──────── Testo estratto

Mar Cinese Meridionale: sale la tensione ma Pechino ha le sue ragioni

(ASI) Da oltre due anni sta andando avanti una disputa particolarmente accesa nelle acque del Mar Cinese Meridionale che vede contrapporsi la Cina e le Filippine.

In realtà si tratta di un contenzioso nel contenzioso, perché la situazione marittima nell'Arcipelago delle Isole Nansha (Spratly) costituisce da decenni una delle più intricate matasse per il diritto internazionale. L'ultimo caso prende corpo il 22 gennaio 2013, quando il Ministero degli Affari Esteri filippino notifica all'Ambasciata cinese di Manila un reclamo ufficiale e l'annuncio dell'avvio di un arbitrato internazionale in base a quanto stabiliscono in materia l'Art. 287 e la VII Appendice della Convezione ONU sul Diritto Marittimo del 1982. La reazione cinese non si fa attendere a lungo, e meno di un mese più tardi il governo rigetta e respinge al mittente la notifica, affermando a più riprese nei mesi successivi che, per ragioni giuridiche e storiche, non accetterà mai di partecipare all'arbitrato nei termini proposti dalle Filippine.

────────────────

#### [Esercizio breve 1]
Riporta parola per parola il passo dell'articolo sul Mar Cinese Meridionale da "Mar Cinese Meridionale: sale" a "e le Filippine.".
#### [Esercizio breve 2]
Per ciascuna affermazione indica se concorda con l'articolo sul Mar Cinese Meridionale, rispondendo sì o no e citando le parole del testo che lo stabiliscono.
(a) Il reclamo ufficiale delle Filippine è stato notificato il 22 gennaio 2013.
(b) La Cina ha accettato di partecipare all'arbitrato nei termini proposti dalle Filippine.
(c) La disputa tra Cina e Filippine va avanti da oltre cinque anni.
#### [Esercizio breve 3]
Rispondi alle domande sull'articolo sul Mar Cinese Meridionale.
(a) Con quale altro nome è indicato l'Arcipelago delle Isole Nansha?
(b) Quale articolo e quale appendice della Convenzione ONU del 1982 sono richiamati per l'arbitrato?
(c) Entro quanto tempo il governo cinese rigetta la notifica?

──────── Estratti dei dati

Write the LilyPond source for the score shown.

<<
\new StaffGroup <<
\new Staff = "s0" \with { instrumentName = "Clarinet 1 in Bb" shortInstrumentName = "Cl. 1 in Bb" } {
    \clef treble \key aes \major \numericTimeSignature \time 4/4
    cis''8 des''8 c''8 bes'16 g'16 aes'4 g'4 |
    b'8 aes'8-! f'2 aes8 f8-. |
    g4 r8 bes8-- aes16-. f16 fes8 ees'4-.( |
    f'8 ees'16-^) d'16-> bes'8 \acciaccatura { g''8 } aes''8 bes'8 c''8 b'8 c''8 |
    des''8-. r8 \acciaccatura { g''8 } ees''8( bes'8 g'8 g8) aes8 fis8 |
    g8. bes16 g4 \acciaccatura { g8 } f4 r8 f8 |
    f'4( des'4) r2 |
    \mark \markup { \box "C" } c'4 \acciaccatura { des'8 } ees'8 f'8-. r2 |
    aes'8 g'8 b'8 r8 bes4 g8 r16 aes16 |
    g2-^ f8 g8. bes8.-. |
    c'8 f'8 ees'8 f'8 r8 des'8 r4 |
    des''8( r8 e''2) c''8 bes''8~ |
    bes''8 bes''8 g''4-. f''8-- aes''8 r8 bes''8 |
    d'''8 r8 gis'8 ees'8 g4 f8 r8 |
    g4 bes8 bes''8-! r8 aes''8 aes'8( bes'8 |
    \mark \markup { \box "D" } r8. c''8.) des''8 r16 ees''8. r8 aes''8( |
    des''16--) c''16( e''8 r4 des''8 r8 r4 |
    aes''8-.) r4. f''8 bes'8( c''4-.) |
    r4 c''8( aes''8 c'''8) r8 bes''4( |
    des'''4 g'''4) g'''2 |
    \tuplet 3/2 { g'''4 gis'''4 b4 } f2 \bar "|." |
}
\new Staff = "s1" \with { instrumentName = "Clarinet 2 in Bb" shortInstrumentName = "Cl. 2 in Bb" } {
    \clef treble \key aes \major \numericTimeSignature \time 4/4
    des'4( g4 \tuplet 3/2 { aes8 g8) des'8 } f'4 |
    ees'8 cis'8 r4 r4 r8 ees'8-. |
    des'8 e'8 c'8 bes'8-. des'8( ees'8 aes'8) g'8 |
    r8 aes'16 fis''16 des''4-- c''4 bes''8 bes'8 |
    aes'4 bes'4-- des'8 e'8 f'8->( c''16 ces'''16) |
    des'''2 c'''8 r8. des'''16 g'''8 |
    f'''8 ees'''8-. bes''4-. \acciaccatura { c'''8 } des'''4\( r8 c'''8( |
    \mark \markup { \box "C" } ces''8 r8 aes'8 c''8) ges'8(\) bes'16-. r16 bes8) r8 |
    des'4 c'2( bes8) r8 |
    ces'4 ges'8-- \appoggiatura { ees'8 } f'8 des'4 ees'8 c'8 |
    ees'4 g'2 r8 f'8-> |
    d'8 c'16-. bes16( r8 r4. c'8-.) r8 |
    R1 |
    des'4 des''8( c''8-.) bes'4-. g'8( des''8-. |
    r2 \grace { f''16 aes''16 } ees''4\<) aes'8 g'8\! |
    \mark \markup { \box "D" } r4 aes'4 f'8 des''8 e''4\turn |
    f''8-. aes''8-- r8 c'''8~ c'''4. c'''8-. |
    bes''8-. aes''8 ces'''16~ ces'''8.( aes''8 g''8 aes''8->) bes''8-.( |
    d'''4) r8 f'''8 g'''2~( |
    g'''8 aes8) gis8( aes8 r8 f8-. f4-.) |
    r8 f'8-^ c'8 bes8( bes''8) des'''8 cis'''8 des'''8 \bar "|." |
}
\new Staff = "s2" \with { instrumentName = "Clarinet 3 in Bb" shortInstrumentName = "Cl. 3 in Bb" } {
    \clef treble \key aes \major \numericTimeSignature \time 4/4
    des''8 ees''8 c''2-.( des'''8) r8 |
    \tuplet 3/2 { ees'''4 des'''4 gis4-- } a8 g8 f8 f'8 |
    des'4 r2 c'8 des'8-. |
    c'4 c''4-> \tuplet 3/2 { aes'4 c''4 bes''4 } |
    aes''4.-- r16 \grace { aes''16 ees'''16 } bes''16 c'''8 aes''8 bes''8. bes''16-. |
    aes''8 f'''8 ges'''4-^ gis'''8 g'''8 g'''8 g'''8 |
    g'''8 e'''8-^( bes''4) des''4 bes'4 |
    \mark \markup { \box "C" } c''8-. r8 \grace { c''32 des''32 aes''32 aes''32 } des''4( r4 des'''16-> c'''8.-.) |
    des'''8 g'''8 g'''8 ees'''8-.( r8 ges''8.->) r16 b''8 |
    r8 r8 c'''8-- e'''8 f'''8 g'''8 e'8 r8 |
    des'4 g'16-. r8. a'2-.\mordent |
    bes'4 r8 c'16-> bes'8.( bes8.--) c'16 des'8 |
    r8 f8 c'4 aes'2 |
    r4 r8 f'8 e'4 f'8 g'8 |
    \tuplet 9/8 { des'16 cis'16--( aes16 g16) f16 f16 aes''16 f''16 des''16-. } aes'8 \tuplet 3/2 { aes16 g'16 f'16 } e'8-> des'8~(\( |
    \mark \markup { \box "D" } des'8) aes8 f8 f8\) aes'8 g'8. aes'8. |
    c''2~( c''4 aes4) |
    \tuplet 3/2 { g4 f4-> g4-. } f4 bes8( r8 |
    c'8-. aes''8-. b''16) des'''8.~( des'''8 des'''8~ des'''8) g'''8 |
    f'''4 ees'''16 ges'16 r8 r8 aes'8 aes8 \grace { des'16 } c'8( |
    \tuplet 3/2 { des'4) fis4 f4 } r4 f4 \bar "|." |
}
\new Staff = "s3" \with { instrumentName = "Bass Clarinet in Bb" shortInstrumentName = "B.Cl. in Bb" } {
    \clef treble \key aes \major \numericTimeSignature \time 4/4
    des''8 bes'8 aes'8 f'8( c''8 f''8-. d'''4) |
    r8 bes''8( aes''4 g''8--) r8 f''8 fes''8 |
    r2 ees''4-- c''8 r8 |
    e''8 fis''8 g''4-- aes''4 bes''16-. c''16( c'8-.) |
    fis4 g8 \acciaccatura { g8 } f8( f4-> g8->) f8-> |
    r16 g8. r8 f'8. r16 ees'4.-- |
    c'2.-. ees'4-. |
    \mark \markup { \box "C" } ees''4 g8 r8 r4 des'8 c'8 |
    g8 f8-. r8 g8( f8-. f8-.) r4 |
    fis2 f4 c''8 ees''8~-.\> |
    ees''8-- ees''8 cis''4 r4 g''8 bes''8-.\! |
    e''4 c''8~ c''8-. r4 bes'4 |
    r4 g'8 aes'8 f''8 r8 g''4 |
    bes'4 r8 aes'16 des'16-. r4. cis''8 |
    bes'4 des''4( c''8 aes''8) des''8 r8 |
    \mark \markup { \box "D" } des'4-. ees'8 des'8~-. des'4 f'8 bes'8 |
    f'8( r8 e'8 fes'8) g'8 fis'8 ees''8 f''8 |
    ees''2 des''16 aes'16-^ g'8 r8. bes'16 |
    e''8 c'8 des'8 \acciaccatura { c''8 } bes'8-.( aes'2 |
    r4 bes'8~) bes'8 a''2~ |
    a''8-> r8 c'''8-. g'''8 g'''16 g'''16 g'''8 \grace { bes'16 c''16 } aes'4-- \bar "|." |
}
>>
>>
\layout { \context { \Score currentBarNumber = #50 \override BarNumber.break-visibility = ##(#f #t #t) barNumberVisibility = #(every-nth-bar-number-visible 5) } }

────────────────

#### [Risposta completa 1]
Mar Cinese Meridionale: sale la tensione ma Pechino ha le sue ragioni

(ASI) Da oltre due anni sta andando avanti una disputa particolarmente accesa nelle acque del Mar Cinese Meridionale che vede contrapporsi la Cina e le Filippine.

#### [Risposta completa 2]
(a) Sì: "L'ultimo caso prende corpo il 22 gennaio 2013, quando il Ministero degli Affari Esteri filippino notifica all'Ambasciata cinese di Manila un reclamo ufficiale".
(b) No: "non accetterà mai di partecipare all'arbitrato nei termini proposti dalle Filippine".
(c) No: "Da oltre due anni sta andando avanti una disputa particolarmente accesa".

#### [Risposta completa 3]
(a) Spratly.
(b) L'Art. 287 e la VII Appendice.
(c) Meno di un mese più tardi.